Every now and then I see T-SQL code written like this:
select somecolumn as 'columnname'
Notice that 'columnname', despite its appearance, is not a string literal or a string expression, it is the alias that we are assigning to the column somecolumn
. Putting the name of an alias in single quotes in T-SQL is completely valid syntax, and it will work fine, but I feel that it is a really bad practice. It makes the distinction between string literals and object names very blurry, and it can lead to confusion when examining and maintaining your code.
For example, to me this is difficult to quickly look at and digest:
select 'literal' as 'columnname'
(1 row(s) affected)
It just makes your code harder to read, especially if syntax highlighting is used, since we no longer know at a glance what is a string literal and what is not. Of course, it gets even more difficult when you are dealing with long, complicated SQL statements.
It gets even worse when you consider that using "as" is optional when assigning an alias. For example, this is perfectly legal as well:
select 'literal' 'columnname'
(1 row(s) affected)
I don't know about you, but I would hate to inherit a database full of code like that!
Allowing the string literal delimiter to be used also implies to beginners that variables or other expressions can be used in place of column aliases, since they look like string expressions.

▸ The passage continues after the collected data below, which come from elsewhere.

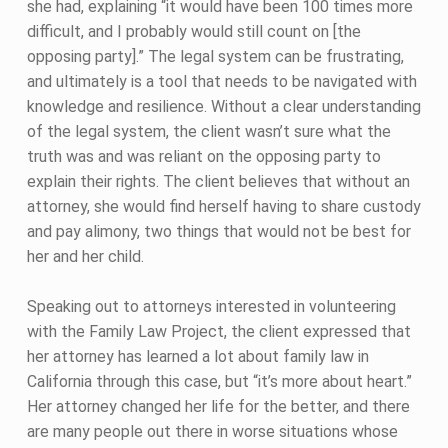
she had, explaining “it would have been 100 times more
difficult, and I probably would still count on [the
opposing party].” The legal system can be frustrating,
and ultimately is a tool that needs to be navigated with
knowledge and resilience. Without a clear understanding
of the legal system, the client wasn’t sure what the
truth was and was reliant on the opposing party to
explain their rights. The client believes that without an
attorney, she would find herself having to share custody
and pay alimony, two things that would not be best for
her and her child.
Speaking out to attorneys interested in volunteering
with the Family Law Project, the client expressed that
her attorney has learned a lot about family law in
California through this case, but “it’s more about heart.”
Her attorney changed her life for the better, and there
are many people out there in worse situations whose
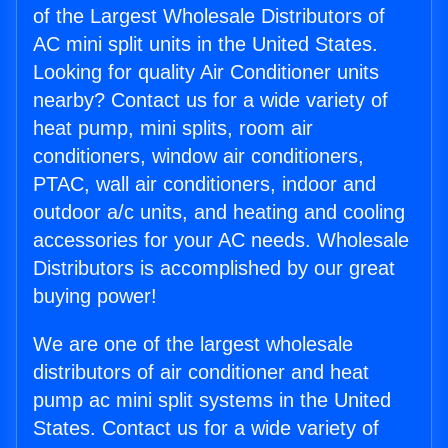
of the Largest Wholesale Distributors of
AC mini split units in the United States.
Looking for quality Air Conditioner units
nearby? Contact us for a wide variety of
heat pump, mini splits, room air
conditioners, window air conditioners,
PTAC, wall air conditioners, indoor and
outdoor a/c units, and heating and cooling
accessories for your AC needs. Wholesale
Distributors is accomplished by our great
buying power!
We are one of the largest wholesale
distributors of air conditioner and heat
pump ac mini split systems in the United
States. Contact us for a wide variety of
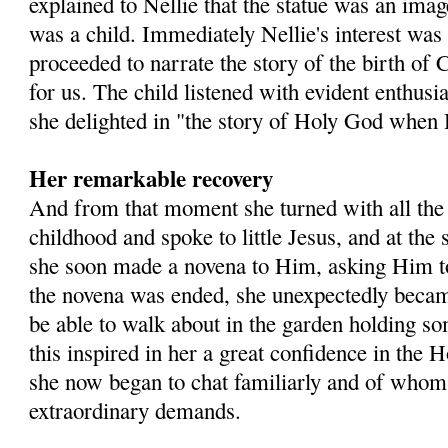
explained to Nellie that the statue was an im
was a child. Immediately Nellie's interest was
proceeded to narrate the story of the birth of 
for us. The child listened with evident enthus
she delighted in "the story of Holy God when H
Her remarkable recovery
And from that moment she turned with all the 
childhood and spoke to little Jesus, and at the
she soon made a novena to Him, asking Him 
the novena was ended, she unexpectedly became
be able to walk about in the garden holding so
this inspired in her a great confidence in the
she now began to chat familiarly and of who
extraordinary demands.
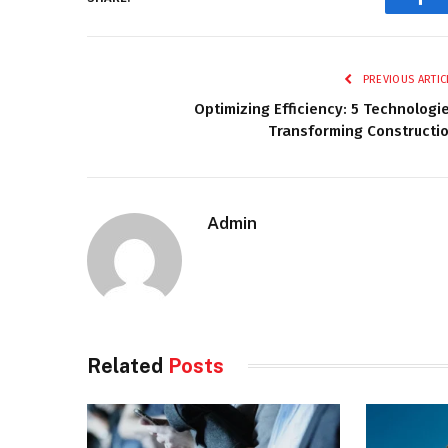
Fac
PREVIOUS ARTIC
Optimizing Efficiency: 5 Technologi
Transforming Constructi
Admin
Related
Posts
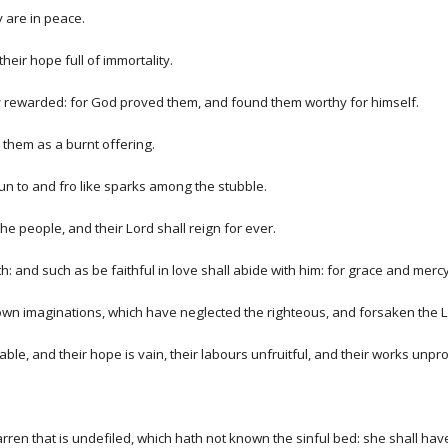
y are in peace.
heir hope full of immortality.
tly rewarded: for God proved them, and found them worthy for himself.
 them as a burnt offering.
 run to and fro like sparks among the stubble.
e people, and their Lord shall reign for ever.
th: and such as be faithful in love shall abide with him: for grace and mercy 
 own imaginations, which have neglected the righteous, and forsaken the L
e, and their hope is vain, their labours unfruitful, and their works unpro
ren that is undefiled, which hath not known the sinful bed: she shall have fr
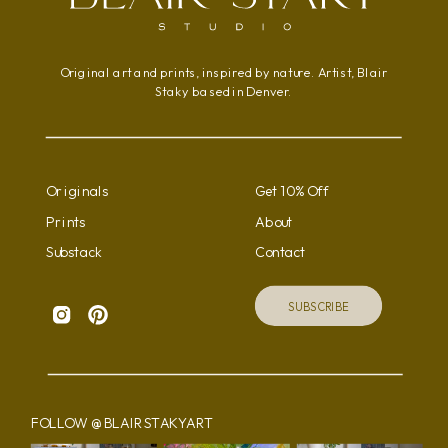
Original art and prints, inspired by nature. Artist, Blair
Staky based in Denver.
Originals
Get 10% Off
Prints
About
Substack
Contact
SUBSCRIBE
FOLLOW @BLAIRSTAKYART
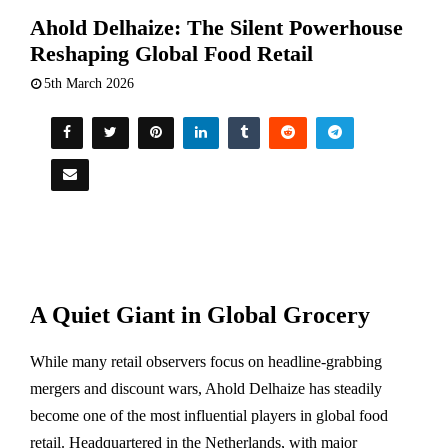
Ahold Delhaize: The Silent Powerhouse
Reshaping Global Food Retail
5th March 2026
A Quiet Giant in Global Grocery
While many retail observers focus on headline-grabbing
mergers and discount wars,
Ahold Delhaize
has steadily
become one of the most influential players in global food
retail. Headquartered in the Netherlands, with major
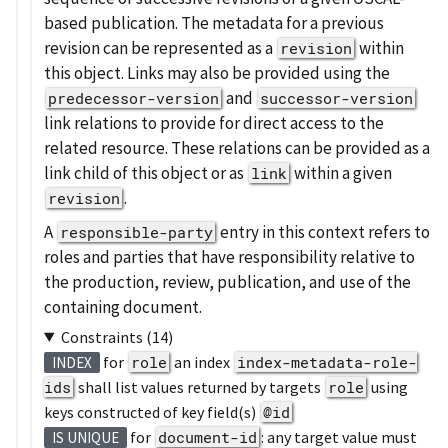
based publication. The metadata for a previous
revision can be represented as a
within
revision
this object. Links may also be provided using the
and
predecessor-version
successor-version
link relations to provide for direct access to the
related resource. These relations can be provided as a
link child of this object or as
within a given
link
.
revision
A
entry in this context refers to
responsible-party
roles and parties that have responsibility relative to
the production, review, publication, and use of the
containing document.
Constraints (14)
for
role
an index
index-metadata-role-
INDEX
ids
shall list values returned by targets
role
using
keys constructed of key field(s)
@id
for
document-id
: any target value must
IS UNIQUE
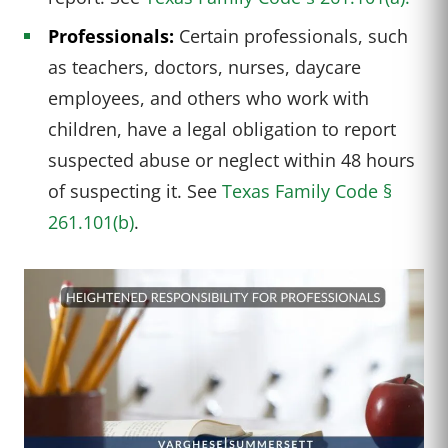
Professionals:
Certain professionals, such
as teachers, doctors, nurses, daycare
employees, and others who work with
children, have a legal obligation to report
suspected abuse or neglect within 48 hours
of suspecting it. See
Texas Family Code §
261.101(b)
.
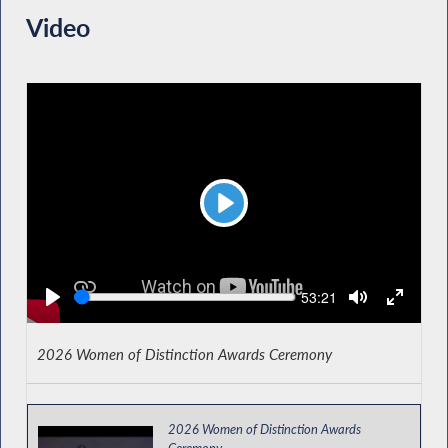
Video
Play
Seek
Current
53:21
time
2026 Women of Distinction Awards Ceremony
2026 Women of Distinction Awards
Ceremony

Perhaps that is why now and then we see code like this:
select 'literal' as 'columnname' + @variable
That would of course make the misguided "generate dynamic column names" people very happy, but thankfully is not allowed.
Interestingly, while you can write column name aliases with the single quotes, you cannot alias tables or derived tables that way:
select * from
select 'jeff' as colname
) as 'test'
Server: Msg 170, Level 15, State 1, Line 4
Line 4: Incorrect syntax near 'test'.
Which is certainly a good thing, but now perhaps a little inconsistent.
My advice? Don't delimit column aliases the same way you delimit string literals -- either do not delimit them at all, or use square brackets like [this]. This will help to distinguish your data from your code, and make things a little easier to maintain in the long run.